■ **Text passage**
----

On Thu, 2011-04-28 at 09:41 -0500, Serge Hallyn wrote:
> Quoting Ulli Horlacher (frams...@rus.uni-stuttgart.de):
> > 
> > Is there a way to get the corresponding host PID for a container PID?
> > 
> > For example: inside the the container the process "init" has always PID 1.
> > But what PID has this process in the host process table?
> > 
> > ps aux | grep ... is not what I am looking for, I want more robust solution.
> 
> There is nothing that gives you a 100% guaranteed correct race-free
> correspondence right now.  You can look under /proc/<pid>/root/proc/ to
> see the pids valid in the container, and you can relate output of
> lxc-ps --forest to ps --forest output.  But nothing under /proc that I
> know of tells you "this task is the same as that task".  You can't
> even look at /proc/<pid> inode numbers since they are different
> filesystems for each proc mount.
> 
> It's tempting to say that we should put a per-task unique id under
> /proc/<pid> for each task.  However that would likely be nacked because
> it introduces a new namespace of its own.

----

■ **Data supplied**
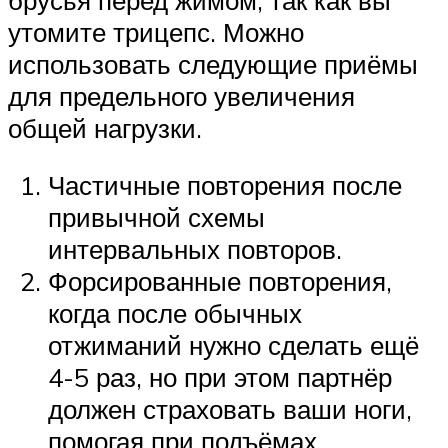
утомите трицепс. Можно
использовать следующие приёмы
для предельного увеличения
общей нагрузки.
Частичные повторения после
привычной схемы
интервальных повторов.
Форсированные повторения,
когда после обычных
отжиманий нужно сделать ещё
4-5 раз, но при этом партнёр
должен страховать ваши ноги,
помогая при подъёмах.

----

■ **Exercise set**
• 1. Answer these questions about the text on container PIDs:
(a) Which process always has PID 1 inside the container?
(b) Under which path can one look to see the PIDs that are valid in the container?
(c) Why does comparing /proc/<pid> inode numbers not work?
• 2. Continue the text on container PIDs from where it stops.
The rows can be set aside; only the text is used here.

■ **Results**
• 1.
(a) The process "init".
(b) Under /proc/<pid>/root/proc/.
(c) Each proc mount is a different filesystem.

• 2.
> 

An alternative could be to expose the container pid
in /proc/<pid>/status. Could such a patch make it to mainline ?

--- a/fs/proc/array.c
+++ b/fs/proc/array.c
@@ -337,6 +337,12 @@ static void task_cpus_allowed(struct seq_file *m,
struct task_struct *task)
        seq_putc(m, '\n');
 }
 
+static void task_vpid(struct seq_file *m, struct task_struct *task)
+{
+       struct pid_namespace *ns = task_active_pid_ns(task);
+       seq_printf(m, "Vpid:\t%d\n", ns ? task_pid_nr_ns(task, ns) : 0);
+}
+
 int proc_pid_status(struct seq_file *m, struct pid_namespace *ns,
                        struct pid *pid, struct task_struct *task)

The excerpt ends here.